(Instructions to follow) From the commentary on The Harvard Voice below, set down word for word the part that opens with "But if Harvard" and closes with "even more meaningless.".

(Document passage)

Some voices at Harvard ring out louder than others

In October of 2006, the New York Times reported that the millions of free newspapers distributed to subway passengers were a prime culprit in the clogged storm drains and tunnel fires that harangue the city’s engineers and bring train traffic to a halt. “We have complained bitterly,” said a Metropolitan Transit Authority (MTA) board member, “about what we call the free newspapers.” The MTA has since launched a poster campaign under the title “Bad News,” instructing passengers what to do with their used newspapers: “Please put it in a trash can; that’s good news for everyone.”

Outside of the Science Center every Thursday, Harvard students are also confronted with some similar bad news: Hundreds of hawked copies of The Harvard Voice, the campus’s latest résumé-filler wrapped in a vanity publication. And though stray copies of The Voice may not end up clogging subway drains, they nonetheless deserve all the same to be put in a trash can—perhaps without being read beforehand.

To be fair, the nominal impulse for the The Voice’s existence—the assessment that Harvard needs alternative publishing outlets—is legitimate. The stuffy old Crimson-Advocate-Lampoon triad would benefit from a degree of clever and vigorous competition beyond what The Independent, Tuesday Magazine, and Satire V have been able to provide. The Harvard media landscape is uncomfortably cloven between the august monopolies on one hand and the boutique glossies on the other. This situation benefits nobody.

But if Harvard publishing so desperately demands new voices, it is all the more disappointing that this particular Voice has so overwhelmingly and embarrassingly failed to provide them. Rather than articulating a new and compelling argument for an alternative weekly, The Voice’s founders cobbled together a mishmash of Internet buzzwords, fabricated sensationalism, and promiscuous exclamation marks. Two years ago, “interactive media” had already become a hollow term mostly occurring in the province of lame venture-capital proposals. Today it is even more meaningless.

(Given information)
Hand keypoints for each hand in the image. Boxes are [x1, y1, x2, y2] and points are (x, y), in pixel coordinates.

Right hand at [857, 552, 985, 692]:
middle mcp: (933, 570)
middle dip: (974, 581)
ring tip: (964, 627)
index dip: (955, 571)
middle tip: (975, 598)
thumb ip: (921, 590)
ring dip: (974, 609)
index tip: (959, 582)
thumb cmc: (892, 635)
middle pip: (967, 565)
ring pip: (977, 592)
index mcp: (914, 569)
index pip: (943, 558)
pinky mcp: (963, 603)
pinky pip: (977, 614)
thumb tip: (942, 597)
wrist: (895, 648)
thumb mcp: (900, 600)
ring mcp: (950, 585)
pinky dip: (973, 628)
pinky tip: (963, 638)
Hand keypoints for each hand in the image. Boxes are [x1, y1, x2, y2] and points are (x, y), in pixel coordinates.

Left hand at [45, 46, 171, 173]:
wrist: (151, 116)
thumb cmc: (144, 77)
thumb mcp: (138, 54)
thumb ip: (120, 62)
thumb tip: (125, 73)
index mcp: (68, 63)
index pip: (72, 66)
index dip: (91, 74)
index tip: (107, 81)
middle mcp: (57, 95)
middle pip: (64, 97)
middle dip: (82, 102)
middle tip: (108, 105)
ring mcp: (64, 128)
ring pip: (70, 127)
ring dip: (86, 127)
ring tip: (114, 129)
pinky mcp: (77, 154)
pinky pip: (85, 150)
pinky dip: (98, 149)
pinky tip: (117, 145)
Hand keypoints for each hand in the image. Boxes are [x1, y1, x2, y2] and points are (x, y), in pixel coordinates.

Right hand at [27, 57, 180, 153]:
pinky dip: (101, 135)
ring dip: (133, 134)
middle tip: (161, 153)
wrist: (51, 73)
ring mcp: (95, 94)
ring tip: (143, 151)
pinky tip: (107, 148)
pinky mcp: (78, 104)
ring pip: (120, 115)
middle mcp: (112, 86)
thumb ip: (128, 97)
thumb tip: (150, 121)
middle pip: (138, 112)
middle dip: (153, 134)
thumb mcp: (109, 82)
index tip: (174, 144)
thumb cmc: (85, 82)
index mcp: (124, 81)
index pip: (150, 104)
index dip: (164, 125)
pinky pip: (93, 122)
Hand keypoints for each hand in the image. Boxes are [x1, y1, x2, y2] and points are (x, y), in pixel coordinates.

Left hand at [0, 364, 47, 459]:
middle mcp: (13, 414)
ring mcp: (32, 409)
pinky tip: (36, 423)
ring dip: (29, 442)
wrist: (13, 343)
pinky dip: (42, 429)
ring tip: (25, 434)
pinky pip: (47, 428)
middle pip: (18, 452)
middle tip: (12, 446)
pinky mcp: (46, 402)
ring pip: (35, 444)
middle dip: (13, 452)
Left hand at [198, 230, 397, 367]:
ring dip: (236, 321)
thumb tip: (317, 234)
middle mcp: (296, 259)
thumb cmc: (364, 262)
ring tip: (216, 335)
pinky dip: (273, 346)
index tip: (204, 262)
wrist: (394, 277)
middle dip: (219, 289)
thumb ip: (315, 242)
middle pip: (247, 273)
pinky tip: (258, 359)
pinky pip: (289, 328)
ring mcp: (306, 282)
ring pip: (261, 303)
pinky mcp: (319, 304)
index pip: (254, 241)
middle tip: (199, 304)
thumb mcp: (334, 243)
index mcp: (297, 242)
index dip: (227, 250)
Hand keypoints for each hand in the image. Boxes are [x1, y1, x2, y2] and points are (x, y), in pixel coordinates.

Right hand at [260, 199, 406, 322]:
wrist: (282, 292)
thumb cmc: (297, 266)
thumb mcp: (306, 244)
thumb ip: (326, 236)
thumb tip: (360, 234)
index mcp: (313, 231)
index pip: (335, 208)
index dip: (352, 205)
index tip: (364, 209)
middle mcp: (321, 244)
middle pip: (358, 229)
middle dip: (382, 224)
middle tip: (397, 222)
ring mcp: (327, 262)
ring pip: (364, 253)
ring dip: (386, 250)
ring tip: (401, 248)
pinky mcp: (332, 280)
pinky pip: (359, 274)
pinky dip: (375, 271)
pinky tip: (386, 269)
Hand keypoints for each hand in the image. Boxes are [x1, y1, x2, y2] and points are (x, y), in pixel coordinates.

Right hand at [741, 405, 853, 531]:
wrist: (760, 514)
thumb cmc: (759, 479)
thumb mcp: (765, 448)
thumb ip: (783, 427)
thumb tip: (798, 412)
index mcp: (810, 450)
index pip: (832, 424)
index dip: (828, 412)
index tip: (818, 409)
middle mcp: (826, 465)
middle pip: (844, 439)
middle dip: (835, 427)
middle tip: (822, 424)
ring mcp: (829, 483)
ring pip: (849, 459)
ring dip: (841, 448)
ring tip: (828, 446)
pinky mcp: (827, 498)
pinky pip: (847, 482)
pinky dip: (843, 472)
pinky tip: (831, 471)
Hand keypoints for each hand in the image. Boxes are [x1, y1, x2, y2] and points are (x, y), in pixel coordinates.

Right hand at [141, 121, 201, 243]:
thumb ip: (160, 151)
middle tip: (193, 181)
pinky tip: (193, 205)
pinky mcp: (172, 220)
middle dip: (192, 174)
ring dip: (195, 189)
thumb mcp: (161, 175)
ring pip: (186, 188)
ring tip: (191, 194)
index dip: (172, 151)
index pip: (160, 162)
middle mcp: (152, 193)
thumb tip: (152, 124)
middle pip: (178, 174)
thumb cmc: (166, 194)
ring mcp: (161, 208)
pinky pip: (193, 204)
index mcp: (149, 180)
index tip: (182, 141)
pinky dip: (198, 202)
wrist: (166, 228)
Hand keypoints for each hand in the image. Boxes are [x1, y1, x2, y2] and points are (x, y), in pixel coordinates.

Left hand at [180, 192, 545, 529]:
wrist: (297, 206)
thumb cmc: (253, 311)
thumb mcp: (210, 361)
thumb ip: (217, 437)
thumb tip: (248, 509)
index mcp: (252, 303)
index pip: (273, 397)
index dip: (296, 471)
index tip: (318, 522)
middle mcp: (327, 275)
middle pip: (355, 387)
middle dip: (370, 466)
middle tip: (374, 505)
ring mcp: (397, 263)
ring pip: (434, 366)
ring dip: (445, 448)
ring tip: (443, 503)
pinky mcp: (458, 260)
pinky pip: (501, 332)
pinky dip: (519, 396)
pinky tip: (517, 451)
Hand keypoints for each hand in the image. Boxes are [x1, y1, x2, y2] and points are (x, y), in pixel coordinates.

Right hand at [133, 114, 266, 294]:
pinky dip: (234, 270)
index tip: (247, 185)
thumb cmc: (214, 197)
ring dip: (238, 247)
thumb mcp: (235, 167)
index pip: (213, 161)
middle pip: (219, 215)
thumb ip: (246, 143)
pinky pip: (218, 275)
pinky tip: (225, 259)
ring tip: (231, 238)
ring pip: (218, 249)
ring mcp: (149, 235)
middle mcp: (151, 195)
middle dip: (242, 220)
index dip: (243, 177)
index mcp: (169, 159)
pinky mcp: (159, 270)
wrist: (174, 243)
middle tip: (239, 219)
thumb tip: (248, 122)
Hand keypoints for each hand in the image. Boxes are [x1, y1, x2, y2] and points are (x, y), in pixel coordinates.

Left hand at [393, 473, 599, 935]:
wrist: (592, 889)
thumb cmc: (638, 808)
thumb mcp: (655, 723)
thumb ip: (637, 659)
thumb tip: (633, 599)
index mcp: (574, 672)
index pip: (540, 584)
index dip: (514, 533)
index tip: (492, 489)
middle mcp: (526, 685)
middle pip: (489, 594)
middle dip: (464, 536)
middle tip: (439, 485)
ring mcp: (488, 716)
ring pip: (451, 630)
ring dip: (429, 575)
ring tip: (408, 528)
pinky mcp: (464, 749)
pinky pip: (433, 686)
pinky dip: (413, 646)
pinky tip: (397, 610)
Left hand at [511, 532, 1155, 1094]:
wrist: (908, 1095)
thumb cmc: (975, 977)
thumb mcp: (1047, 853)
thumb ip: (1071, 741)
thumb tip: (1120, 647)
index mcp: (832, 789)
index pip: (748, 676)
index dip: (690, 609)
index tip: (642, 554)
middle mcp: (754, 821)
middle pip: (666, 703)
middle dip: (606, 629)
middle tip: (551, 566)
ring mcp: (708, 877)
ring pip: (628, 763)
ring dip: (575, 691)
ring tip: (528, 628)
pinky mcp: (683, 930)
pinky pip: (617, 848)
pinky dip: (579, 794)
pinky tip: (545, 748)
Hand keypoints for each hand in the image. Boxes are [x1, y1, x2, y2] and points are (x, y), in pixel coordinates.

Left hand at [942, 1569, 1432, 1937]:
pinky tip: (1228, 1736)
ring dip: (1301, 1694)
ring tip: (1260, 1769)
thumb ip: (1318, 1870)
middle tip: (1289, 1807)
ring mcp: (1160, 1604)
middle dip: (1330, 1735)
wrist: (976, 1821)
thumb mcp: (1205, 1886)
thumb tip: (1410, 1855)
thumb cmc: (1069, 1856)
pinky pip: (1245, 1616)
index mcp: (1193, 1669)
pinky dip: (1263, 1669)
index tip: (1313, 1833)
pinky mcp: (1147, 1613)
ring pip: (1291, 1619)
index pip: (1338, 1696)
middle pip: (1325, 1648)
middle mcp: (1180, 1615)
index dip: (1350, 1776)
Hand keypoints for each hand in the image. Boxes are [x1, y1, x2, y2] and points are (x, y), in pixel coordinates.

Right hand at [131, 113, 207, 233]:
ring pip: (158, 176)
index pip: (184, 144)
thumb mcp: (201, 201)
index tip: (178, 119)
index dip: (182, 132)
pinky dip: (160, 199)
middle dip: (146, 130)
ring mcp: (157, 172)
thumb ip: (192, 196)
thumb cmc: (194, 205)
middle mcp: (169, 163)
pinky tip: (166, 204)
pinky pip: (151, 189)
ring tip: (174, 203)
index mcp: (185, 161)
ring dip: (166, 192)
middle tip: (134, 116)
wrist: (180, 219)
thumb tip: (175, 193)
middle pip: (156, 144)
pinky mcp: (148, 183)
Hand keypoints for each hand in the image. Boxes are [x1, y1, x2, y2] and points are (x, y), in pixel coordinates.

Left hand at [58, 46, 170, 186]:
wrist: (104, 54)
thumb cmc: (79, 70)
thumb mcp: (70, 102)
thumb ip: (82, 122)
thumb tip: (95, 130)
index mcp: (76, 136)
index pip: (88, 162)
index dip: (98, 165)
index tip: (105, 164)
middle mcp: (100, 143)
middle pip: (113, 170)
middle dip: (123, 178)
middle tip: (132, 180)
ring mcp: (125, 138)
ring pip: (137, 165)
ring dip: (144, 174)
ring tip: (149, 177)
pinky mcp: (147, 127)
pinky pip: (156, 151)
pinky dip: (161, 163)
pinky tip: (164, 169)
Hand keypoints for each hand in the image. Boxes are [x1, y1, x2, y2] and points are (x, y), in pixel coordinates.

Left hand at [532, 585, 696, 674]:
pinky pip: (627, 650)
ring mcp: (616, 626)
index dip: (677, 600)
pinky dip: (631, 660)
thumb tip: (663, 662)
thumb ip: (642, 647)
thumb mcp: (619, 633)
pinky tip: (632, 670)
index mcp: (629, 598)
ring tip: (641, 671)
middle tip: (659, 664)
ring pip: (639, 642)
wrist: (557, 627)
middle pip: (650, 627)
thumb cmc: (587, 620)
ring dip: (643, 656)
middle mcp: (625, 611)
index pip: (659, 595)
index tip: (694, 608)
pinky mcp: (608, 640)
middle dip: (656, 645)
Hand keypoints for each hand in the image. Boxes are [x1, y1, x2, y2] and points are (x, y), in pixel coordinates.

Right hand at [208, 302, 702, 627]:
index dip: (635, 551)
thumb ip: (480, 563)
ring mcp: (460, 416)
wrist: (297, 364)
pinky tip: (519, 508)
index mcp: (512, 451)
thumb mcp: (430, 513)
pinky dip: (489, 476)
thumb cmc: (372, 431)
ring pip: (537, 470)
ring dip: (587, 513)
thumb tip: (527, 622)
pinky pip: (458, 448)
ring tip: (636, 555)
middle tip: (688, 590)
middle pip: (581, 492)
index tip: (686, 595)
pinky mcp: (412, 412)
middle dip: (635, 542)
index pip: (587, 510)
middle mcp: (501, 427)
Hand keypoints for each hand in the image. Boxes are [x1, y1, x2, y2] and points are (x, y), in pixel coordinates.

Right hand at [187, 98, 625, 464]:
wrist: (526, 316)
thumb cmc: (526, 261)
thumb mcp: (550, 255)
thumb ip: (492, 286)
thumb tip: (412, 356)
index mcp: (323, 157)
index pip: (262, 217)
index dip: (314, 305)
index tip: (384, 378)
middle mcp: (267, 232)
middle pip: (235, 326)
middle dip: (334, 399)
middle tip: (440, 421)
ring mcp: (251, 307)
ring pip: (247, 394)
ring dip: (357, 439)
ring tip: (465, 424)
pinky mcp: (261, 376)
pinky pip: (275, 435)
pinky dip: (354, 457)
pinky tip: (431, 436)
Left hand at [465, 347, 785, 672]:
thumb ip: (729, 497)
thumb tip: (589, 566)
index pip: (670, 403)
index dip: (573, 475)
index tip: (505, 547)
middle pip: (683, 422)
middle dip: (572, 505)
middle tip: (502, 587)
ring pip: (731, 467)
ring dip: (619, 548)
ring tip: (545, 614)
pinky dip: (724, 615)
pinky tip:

(Finished exercise)
But if Harvard publishing so desperately demands new voices, it is all the more disappointing that this particular Voice has so overwhelmingly and embarrassingly failed to provide them. Rather than articulating a new and compelling argument for an alternative weekly, The Voice’s founders cobbled together a mishmash of Internet buzzwords, fabricated sensationalism, and promiscuous exclamation marks. Two years ago, “interactive media” had already become a hollow term mostly occurring in the province of lame venture-capital proposals. Today it is even more meaningless.